Local futures find support above Rs 13000 in intraday moves
Gold eased today, extending the recent spree of losses as traders continued to sell the yellow metal in response to the return of risk appetite in the global asset markets. The credit markets, frozen for most of the time after the collapse of Lehman brothers in October last year, have started showing signs of coming back to life and easing interbank lending rates are also auguring well from the point of the view of the market sentiments.
A growing sense of normalcy in the risky assets arena is acting the other way round for the Gold prices.

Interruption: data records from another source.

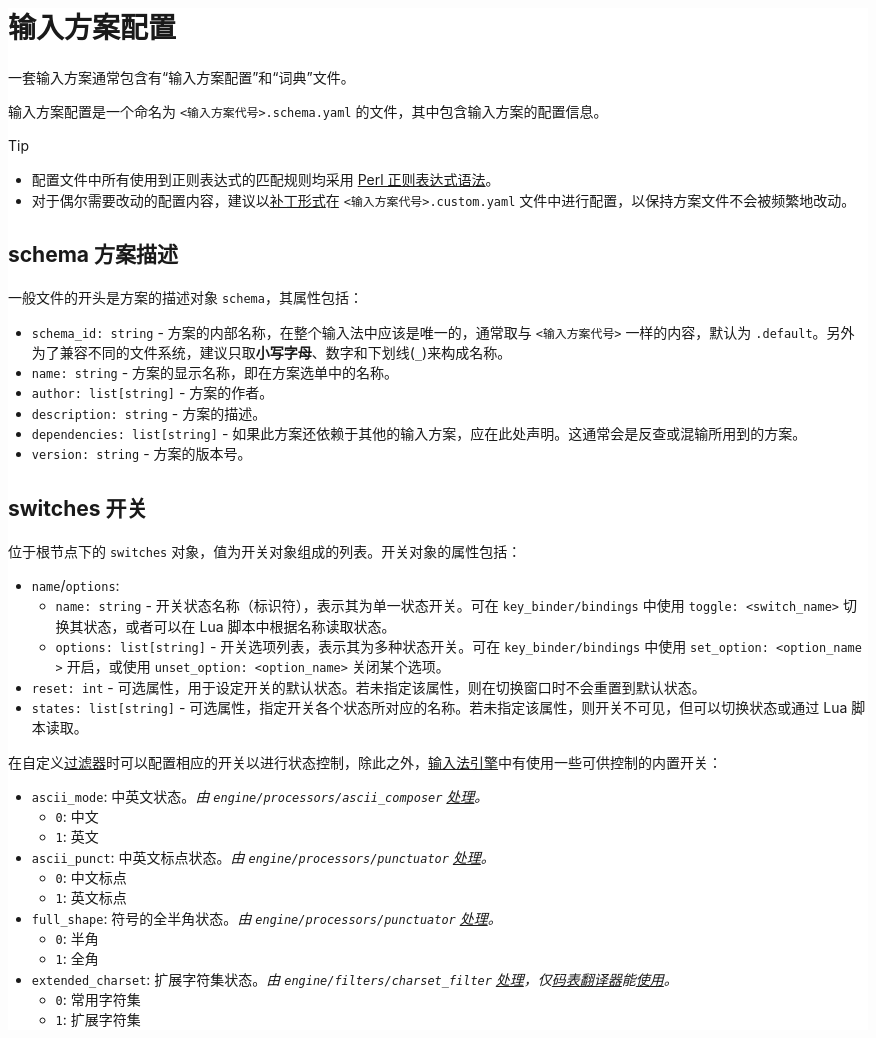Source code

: # 输入方案配置

一套输入方案通常包含有“输入方案配置”和“词典”文件。

输入方案配置是一个命名为 `<输入方案代号>.schema.yaml` 的文件，其中包含输入方案的配置信息。

> [!TIP]
>
> - 配置文件中所有使用到正则表达式的匹配规则均采用 [Perl 正则表达式语法](https://www.boost.org/doc/libs/latest/libs/regex/doc/html/boost_regex/syntax/perl_syntax.html)。
> - 对于偶尔需要改动的配置内容，建议以[补丁形式](./配置文件的语法.md#自动应用补丁)在 `<输入方案代号>.custom.yaml` 文件中进行配置，以保持方案文件不会被频繁地改动。

## schema 方案描述

一般文件的开头是方案的描述对象 `schema`，其属性包括：

- `schema_id: string` - 方案的内部名称，在整个输入法中应该是唯一的，通常取与 `<输入方案代号>` 一样的内容，默认为 `.default`。另外为了兼容不同的文件系统，建议只取**小写字母**、数字和下划线(`_`)来构成名称。
- `name: string` - 方案的显示名称，即在方案选单中的名称。
- `author: list[string]` - 方案的作者。
- `description: string` - 方案的描述。
- `dependencies: list[string]` - 如果此方案还依赖于其他的输入方案，应在此处声明。这通常会是反查或混输所用到的方案。
- `version: string` - 方案的版本号。

## switches 开关

位于根节点下的 `switches` 对象，值为开关对象组成的列表。开关对象的属性包括：

- `name`/`options`:
  - `name: string` - 开关状态名称（标识符），表示其为单一状态开关。可在 `key_binder/bindings` 中使用 `toggle: <switch_name>` 切换其状态，或者可以在 Lua 脚本中根据名称读取状态。
  - `options: list[string]` - 开关选项列表，表示其为多种状态开关。可在 `key_binder/bindings` 中使用 `set_option: <option_name>` 开启，或使用 `unset_option: <option_name>` 关闭某个选项。
- `reset: int` - 可选属性，用于设定开关的默认状态。若未指定该属性，则在切换窗口时不会重置到默认状态。
- `states: list[string]` - 可选属性，指定开关各个状态所对应的名称。若未指定该属性，则开关不可见，但可以切换状态或通过 Lua 脚本读取。

在自定义[过滤器](#filters)时可以配置相应的开关以进行状态控制，除此之外，[输入法引擎](#engine-引擎)中有使用一些可供控制的内置开关：

- `ascii_mode`: 中英文状态。*由 `engine/processors/ascii_composer` [处理](https://github.com/rime/librime/blob/master/src/rime/gear/ascii_composer.cc)。*
  - `0`: 中文
  - `1`: 英文
- `ascii_punct`: 中英文标点状态。*由 `engine/processors/punctuator` [处理](https://github.com/rime/librime/blob/master/src/rime/gear/punctuator.cc)。*
  - `0`: 中文标点
  - `1`: 英文标点
- `full_shape`: 符号的全半角状态。*由 `engine/processors/punctuator` [处理](https://github.com/rime/librime/blob/master/src/rime/gear/punctuator.cc)。*
  - `0`: 半角
  - `1`: 全角
- `extended_charset`: 扩展字符集状态。*由 `engine/filters/charset_filter` [处理](https://github.com/rime/librime/blob/master/src/rime/gear/charset_filter.cc)，仅[码表翻译器](#码表翻译器-table_translator)能[使用](https://github.com/rime/librime/blob/master/src/rime/gear/table_translator.cc)。*
  - `0`: 常用字符集
  - `1`: 扩展字符集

The yellow metal slipped to a low of $838.80 per ounce for the benchmark COMEX futures and currently trades at $844.80, down $13 per ounce from the previous close. The metal started the new year on a rather disastrous note, giving away bulk of its prior gains with the failure of the commodity to break above $900 per ounce mark acting as a crucial psychological factor for a retreat in the commodity.
The year 2009 is expected to be generally a very positive one for Gold. The metal hold on well amid asset prices, which fell like pack of cards. The year 2008, already registered in the history as the most turbulent year for the global financial markets has put and end to the world of finance as it used to be known.
The US investment banking space has been wiped out of the top five names. These are the very names which stood through it all, seen and witnessed it all- the outrageous bonuses for the investment bankers, the slender returns to shareholders, the bursting of the internet bubble, the crisis following the collapse of Long-Term Capital Management. The big entities were supposedly built to last forever and the year 2008 has made the global investment community to shrug this idea aside.
This is what supported Gold throughout 2008 is likely to support in 2009 as well. The current retreat in the yellow metal, much of a function of stabilization in the risky assets market and stronger US dollar-, which trades around three week high against the Euro, may not last long.
On the domestic front, the Rs 13000 mark acted like a watershed threshold for the commodity and the benchmark MCX February contract raced upwards from a low of Rs 13094 per grams and currently trades at Rs 13198, down Rs 131 or one percent from the previous close.